La Maison de Victor Hugo propose pour quelques mois dans l’antichambre de l’appartement un accrochage exceptionnel dédié à Léopoldine, la fille aînée et adorée de Victor Hugo. La jeune femme périt noyée à l’âge de dix-neuf ans, avec son mari Charles Vacquerie, quelques mois à peine après leur mariage, au cours d’une promenade en barque sur les bords de la Seine, le 4 septembre 1843. Ils furent inhumés dans un même cercueil à Villequier, où les rejoignit Madame Hugo selon ses dernières volontés, décédée à Bruxelles, le 27 août 1868.

C’est à Rochefort, où le poète faisait escale avec sa bien-aimée Juliette Drouet, qu’il apprit la terrible nouvelle, cinq jours plus tard. Rongé par la souffrance et miné par la culpabilité, il cessera d’écrire pendant trois ans.

Sont ici réunis des portraits de Léopoldine, des lettres échangées avec ses proches, des dessins que Victor Hugo lui avait dédiés lors de ses voyages ou plus tard, évoquant son souvenir, mais aussi des croquis et caricatures du poète repris par elle, des bulletins scolaires, son cahier de retraite, son faire-part de mariage et des factures de son trousseau.
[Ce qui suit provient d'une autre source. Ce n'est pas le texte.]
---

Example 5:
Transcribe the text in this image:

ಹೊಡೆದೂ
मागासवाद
Quelques vêtements et accessoires de la jeune fille, reliques inestimables, sont également exceptionnellement présentés telle sa robe de mariée ou ce fragment d’étoffe rouge de la robe avec laquelle elle est représentée dans le tableau de Châtillon
Léopoldine au Livre d’Heures et dont le poète a cousu un échantillon sur le montage du portrait de Léopoldine lisant exécuté par Madame Hugo.
Objet vénéré entre tous, la robe portée le jour de sa noyade fut précieusement conservée dans une housse à gants de la jeune fille, avec cette mention de la main de Madame Hugo
: « Costume avec lequel ma fille est morte — relique sacrée ».
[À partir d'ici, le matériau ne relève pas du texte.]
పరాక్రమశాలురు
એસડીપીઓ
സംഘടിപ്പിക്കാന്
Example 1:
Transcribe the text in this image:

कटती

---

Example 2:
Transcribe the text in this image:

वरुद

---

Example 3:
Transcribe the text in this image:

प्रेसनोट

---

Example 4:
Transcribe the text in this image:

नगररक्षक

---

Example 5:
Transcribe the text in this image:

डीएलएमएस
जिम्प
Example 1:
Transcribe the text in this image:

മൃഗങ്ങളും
Ces œuvres esquissent les deux profils de Léopoldine
: la jeune fille romantique de la première moitié du XIXe siècle et la figure mythique de l’enfant chérie, qui inspira à Victor Hugo certains des plus beaux poèmes des Contemplations, ces « mémoires d’une âme », à qui le recueil poétique fut dédié et dont le souvenir fut omniprésent dans la vie comme dans l’œuvre du poète.
C’est à Léopoldine que Victor Hugo adresse ces vers poignants qui expriment l’abîme de douleur devant lequel le laisse sa disparition
:

Demain, dès l’aube, à l’heure où blanchit la campagne,
Je partirai. Vois-tu, je sais que tu m’attends.
J’irai par la forêt, j’irai par la montagne.
Je ne puis demeurer loin de toi plus longtemps.